Copy the listing below line for line, starting at its first line and ending with the line that has "Архив старых тем / Archive" in it. Add nothing.

**** EXERCISE MATERIALS ****

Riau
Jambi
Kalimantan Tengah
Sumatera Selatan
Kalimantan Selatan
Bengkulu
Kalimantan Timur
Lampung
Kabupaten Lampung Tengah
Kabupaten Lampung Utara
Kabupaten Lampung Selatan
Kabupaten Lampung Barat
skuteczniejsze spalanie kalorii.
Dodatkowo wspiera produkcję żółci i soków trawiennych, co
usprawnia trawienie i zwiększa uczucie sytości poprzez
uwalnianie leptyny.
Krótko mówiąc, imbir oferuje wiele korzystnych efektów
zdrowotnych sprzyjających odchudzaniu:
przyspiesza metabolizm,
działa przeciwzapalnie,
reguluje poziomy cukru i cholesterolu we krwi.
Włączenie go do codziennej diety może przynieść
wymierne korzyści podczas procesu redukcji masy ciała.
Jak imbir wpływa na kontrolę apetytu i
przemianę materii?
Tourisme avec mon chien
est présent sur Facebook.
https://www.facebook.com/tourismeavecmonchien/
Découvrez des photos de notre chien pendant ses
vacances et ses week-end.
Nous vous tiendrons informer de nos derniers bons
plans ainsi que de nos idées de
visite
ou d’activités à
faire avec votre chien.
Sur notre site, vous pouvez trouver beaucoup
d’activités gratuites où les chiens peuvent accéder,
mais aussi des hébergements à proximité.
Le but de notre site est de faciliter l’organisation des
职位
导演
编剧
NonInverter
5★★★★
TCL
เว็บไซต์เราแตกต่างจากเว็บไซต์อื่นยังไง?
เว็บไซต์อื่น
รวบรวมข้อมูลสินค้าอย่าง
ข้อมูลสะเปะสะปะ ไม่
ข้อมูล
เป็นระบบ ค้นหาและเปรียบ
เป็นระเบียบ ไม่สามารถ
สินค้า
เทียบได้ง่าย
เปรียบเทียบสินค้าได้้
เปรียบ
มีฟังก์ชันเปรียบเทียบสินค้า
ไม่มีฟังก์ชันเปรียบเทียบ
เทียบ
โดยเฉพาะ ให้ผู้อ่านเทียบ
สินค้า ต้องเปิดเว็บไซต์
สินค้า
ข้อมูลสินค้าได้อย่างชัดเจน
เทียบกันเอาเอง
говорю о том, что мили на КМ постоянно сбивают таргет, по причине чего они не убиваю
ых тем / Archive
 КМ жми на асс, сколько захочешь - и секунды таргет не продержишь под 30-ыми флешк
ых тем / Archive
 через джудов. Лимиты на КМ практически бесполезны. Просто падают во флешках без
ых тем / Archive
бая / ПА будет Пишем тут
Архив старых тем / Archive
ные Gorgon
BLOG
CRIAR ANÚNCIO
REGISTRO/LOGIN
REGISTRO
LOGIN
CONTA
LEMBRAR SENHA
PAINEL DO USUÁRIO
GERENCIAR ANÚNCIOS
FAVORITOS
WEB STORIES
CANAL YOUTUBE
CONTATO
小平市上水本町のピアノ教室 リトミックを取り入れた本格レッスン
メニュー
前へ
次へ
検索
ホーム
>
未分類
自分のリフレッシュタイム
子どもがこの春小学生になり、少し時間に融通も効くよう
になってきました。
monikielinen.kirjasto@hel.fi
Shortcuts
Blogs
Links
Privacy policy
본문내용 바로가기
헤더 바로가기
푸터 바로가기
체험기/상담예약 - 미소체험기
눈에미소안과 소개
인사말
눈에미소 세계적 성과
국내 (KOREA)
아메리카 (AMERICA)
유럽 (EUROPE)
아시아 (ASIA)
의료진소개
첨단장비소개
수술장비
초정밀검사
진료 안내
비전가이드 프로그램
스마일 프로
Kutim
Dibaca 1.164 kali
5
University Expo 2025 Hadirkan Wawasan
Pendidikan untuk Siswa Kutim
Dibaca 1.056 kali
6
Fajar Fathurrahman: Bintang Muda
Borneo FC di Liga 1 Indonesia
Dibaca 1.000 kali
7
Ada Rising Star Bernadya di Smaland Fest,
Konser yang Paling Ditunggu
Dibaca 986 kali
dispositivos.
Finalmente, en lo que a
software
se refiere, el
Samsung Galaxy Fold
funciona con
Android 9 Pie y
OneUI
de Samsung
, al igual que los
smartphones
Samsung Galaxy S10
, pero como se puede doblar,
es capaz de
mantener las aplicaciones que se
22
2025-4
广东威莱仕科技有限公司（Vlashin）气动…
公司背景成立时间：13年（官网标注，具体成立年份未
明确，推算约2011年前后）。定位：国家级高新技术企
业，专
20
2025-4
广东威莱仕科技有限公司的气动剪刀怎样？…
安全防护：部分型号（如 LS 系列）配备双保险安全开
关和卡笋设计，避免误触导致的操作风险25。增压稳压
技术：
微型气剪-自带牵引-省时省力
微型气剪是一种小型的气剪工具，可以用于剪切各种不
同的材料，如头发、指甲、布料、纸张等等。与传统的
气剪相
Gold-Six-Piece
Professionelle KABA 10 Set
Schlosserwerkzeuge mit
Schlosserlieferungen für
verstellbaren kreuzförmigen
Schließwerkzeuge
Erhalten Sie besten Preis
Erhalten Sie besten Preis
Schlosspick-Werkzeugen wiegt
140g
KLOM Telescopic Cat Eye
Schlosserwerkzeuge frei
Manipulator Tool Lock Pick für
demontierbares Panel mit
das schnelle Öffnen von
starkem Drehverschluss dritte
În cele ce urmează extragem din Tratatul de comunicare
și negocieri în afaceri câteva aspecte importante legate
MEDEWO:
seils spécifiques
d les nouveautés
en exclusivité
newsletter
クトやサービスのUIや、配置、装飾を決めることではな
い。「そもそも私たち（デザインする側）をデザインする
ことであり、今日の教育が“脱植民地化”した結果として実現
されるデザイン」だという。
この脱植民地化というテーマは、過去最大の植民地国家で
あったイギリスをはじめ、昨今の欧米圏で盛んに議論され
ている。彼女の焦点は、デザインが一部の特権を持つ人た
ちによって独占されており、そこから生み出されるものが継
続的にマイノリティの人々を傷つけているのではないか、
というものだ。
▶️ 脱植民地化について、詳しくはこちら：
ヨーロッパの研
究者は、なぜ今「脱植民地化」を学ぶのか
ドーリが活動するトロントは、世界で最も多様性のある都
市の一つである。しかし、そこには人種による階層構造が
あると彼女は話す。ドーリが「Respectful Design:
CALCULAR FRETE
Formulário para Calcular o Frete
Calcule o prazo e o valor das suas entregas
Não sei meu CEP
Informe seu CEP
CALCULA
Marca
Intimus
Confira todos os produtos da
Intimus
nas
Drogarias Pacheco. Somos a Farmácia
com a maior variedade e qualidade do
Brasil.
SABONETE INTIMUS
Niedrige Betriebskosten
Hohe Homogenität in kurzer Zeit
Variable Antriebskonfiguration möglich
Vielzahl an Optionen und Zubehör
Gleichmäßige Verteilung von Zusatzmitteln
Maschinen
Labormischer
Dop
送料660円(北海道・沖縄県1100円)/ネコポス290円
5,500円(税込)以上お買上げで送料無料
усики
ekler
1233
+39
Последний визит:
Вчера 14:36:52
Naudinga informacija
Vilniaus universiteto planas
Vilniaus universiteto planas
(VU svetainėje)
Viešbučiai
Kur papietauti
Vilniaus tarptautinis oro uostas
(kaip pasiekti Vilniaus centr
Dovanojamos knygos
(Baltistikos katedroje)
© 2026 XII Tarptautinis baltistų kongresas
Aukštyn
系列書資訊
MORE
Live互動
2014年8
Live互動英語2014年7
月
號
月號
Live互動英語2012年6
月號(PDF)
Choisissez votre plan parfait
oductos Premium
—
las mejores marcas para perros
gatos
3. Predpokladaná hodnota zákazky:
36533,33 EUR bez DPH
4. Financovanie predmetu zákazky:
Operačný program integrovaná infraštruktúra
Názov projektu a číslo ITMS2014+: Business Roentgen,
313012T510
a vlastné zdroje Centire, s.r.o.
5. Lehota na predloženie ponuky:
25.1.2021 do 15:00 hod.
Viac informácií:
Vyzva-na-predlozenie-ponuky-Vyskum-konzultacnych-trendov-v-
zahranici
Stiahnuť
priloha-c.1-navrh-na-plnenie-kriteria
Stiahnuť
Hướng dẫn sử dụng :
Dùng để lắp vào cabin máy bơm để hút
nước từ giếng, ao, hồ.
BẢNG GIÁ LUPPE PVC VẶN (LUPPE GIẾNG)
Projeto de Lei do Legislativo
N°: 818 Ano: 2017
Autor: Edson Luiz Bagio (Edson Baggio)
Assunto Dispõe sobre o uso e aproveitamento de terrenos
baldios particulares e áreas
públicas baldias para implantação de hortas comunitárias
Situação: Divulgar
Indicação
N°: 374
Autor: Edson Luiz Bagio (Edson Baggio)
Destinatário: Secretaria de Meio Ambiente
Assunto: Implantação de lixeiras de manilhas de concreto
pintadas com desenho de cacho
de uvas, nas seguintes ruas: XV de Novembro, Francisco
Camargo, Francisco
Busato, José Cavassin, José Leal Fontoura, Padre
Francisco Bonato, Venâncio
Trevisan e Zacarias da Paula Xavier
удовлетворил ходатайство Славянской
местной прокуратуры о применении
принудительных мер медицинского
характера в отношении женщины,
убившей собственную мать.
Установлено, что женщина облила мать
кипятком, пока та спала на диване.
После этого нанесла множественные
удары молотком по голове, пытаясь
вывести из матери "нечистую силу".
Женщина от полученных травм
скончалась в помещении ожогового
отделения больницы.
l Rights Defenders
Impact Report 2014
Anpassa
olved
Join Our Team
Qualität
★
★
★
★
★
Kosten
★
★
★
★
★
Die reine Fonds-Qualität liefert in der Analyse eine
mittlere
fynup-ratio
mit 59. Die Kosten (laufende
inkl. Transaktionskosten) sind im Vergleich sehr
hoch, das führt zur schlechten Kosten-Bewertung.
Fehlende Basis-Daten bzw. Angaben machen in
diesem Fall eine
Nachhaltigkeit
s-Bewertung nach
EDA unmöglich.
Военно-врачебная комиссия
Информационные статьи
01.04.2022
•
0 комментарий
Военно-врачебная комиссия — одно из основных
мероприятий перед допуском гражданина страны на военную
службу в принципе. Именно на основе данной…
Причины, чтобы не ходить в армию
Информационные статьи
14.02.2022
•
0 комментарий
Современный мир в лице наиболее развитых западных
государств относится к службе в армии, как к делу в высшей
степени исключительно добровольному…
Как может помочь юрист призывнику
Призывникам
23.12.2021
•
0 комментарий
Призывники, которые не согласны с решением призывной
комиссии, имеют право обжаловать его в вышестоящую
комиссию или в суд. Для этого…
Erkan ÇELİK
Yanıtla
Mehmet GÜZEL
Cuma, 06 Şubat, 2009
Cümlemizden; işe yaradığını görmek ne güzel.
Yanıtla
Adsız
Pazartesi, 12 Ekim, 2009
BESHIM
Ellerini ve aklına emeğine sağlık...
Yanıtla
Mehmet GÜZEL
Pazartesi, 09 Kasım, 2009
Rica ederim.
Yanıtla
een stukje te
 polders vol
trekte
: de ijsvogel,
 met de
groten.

****

ANSWER SPACE:
Riau
Jambi
Kalimantan Tengah
Sumatera Selatan
Kalimantan Selatan
Bengkulu
Kalimantan Timur
Lampung
Kabupaten Lampung Tengah
Kabupaten Lampung Utara
Kabupaten Lampung Selatan
Kabupaten Lampung Barat
skuteczniejsze spalanie kalorii.
Dodatkowo wspiera produkcję żółci i soków trawiennych, co
usprawnia trawienie i zwiększa uczucie sytości poprzez
uwalnianie leptyny.
Krótko mówiąc, imbir oferuje wiele korzystnych efektów
zdrowotnych sprzyjających odchudzaniu:
przyspiesza metabolizm,
działa przeciwzapalnie,
reguluje poziomy cukru i cholesterolu we krwi.
Włączenie go do codziennej diety może przynieść
wymierne korzyści podczas procesu redukcji masy ciała.
Jak imbir wpływa na kontrolę apetytu i
przemianę materii?
Tourisme avec mon chien
est présent sur Facebook.
https://www.facebook.com/tourismeavecmonchien/
Découvrez des photos de notre chien pendant ses
vacances et ses week-end.
Nous vous tiendrons informer de nos derniers bons
plans ainsi que de nos idées de
visite
ou d’activités à
faire avec votre chien.
Sur notre site, vous pouvez trouver beaucoup
d’activités gratuites où les chiens peuvent accéder,
mais aussi des hébergements à proximité.
Le but de notre site est de faciliter l’organisation des
职位
导演
编剧
NonInverter
5★★★★
TCL
เว็บไซต์เราแตกต่างจากเว็บไซต์อื่นยังไง?
เว็บไซต์อื่น
รวบรวมข้อมูลสินค้าอย่าง
ข้อมูลสะเปะสะปะ ไม่
ข้อมูล
เป็นระบบ ค้นหาและเปรียบ
เป็นระเบียบ ไม่สามารถ
สินค้า
เทียบได้ง่าย
เปรียบเทียบสินค้าได้้
เปรียบ
มีฟังก์ชันเปรียบเทียบสินค้า
ไม่มีฟังก์ชันเปรียบเทียบ
เทียบ
โดยเฉพาะ ให้ผู้อ่านเทียบ
สินค้า ต้องเปิดเว็บไซต์
สินค้า
ข้อมูลสินค้าได้อย่างชัดเจน
เทียบกันเอาเอง
говорю о том, что мили на КМ постоянно сбивают таргет, по причине чего они не убиваю
ых тем / Archive
 КМ жми на асс, сколько захочешь - и секунды таргет не продержишь под 30-ыми флешк
ых тем / Archive
 через джудов. Лимиты на КМ практически бесполезны. Просто падают во флешках без
ых тем / Archive
бая / ПА будет Пишем тут
Архив старых тем / Archive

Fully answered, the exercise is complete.